(168) SAM69+, over luizige cactussen op Lanzarote

2 juni 2015 - Guatiza, Spanje

Dinsdag 2 juni 2015

Kleurstof karmijn

Opeens staat hij voor je neus, op weg naar het noorden via Arrecife en Tahíche naar Arrieta. Rechts van de weg, vlakbij Guatiza: een joekel van een namaakcactus. Hij is vier meter hoog en markeert de entree van Jardin de Cactus. Deze cactustuin is in 1990 geopend, het laatste toeristische werkstuk van César Manrique, die in 1992 bij een auto-ongeluk om het leven komt. Op een oppervlakte van vijfduizend vierkante meter – grootte van een voetbalveld – bevinden zich meer dan tienduizend soorten cactussen in allerlei vormen, maten en kleuren.

Vroeger was de plek een groeve, waar vulkaanas werd afgegraven.
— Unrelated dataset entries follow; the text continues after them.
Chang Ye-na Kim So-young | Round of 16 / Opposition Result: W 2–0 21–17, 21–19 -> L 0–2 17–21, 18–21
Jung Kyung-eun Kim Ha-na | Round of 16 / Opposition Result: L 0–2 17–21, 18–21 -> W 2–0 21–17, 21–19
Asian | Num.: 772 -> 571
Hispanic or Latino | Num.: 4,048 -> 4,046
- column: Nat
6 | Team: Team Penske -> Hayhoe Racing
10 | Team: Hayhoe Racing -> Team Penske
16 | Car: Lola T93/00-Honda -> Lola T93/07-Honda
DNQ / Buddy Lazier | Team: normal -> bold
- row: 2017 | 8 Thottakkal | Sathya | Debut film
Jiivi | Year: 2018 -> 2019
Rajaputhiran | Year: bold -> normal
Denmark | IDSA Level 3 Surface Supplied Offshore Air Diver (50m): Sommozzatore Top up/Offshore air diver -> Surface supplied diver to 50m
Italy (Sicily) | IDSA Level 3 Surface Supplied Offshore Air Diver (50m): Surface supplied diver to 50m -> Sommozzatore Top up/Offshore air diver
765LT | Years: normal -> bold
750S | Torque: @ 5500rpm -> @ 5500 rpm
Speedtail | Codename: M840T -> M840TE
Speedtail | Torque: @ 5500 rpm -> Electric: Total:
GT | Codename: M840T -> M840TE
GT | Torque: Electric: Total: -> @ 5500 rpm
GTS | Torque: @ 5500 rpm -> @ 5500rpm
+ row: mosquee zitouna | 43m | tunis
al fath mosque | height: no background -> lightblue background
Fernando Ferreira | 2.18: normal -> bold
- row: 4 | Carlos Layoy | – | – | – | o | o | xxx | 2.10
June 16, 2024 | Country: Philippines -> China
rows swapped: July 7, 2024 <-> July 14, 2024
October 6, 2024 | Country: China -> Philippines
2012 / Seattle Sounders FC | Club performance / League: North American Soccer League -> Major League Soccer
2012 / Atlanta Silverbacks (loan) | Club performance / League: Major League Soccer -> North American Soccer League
Nu kijk je er voor 5,50 euro per persoon je ogen uit naar de verscheidenheid in cactusland, waarvan zelfs Theo van Gogh geen idee zal hebben gehad. Natuurlijk komen ook hier vele toeristen op af, de kassa moet immers blijven rinkelen. Restaurant en cafetería nodigen uit om onder een zandkleurig baldakijn van een cappuccino met appeltaart – tarta de manzana – te genieten.

Aan het eind van de tuin staat een gerestaureerde molen, waar mais voor gofio wordt gemalen. De molenaar is niet aanwezig om ons te ontvangen, hoewel hij de taak heeft om bezoekers te tonen hoe het maalproces in zijn werk gaat. Gofio wordt gemaakt van geroosterde mais. Na het malen wordt deeg van het meel gemaakt. Dat gebruikt men zowel voor zoete als voor hartige gerechten. De oerbewoners van de Canarische eilanden kennen gofio als goed houdbare en vullende voeding. Zij maken het van gerst. Dat is handig voor de herders, die dagenlang op pad gaan. Met water of melk bereiden zij er onderweg een complete maaltijd van.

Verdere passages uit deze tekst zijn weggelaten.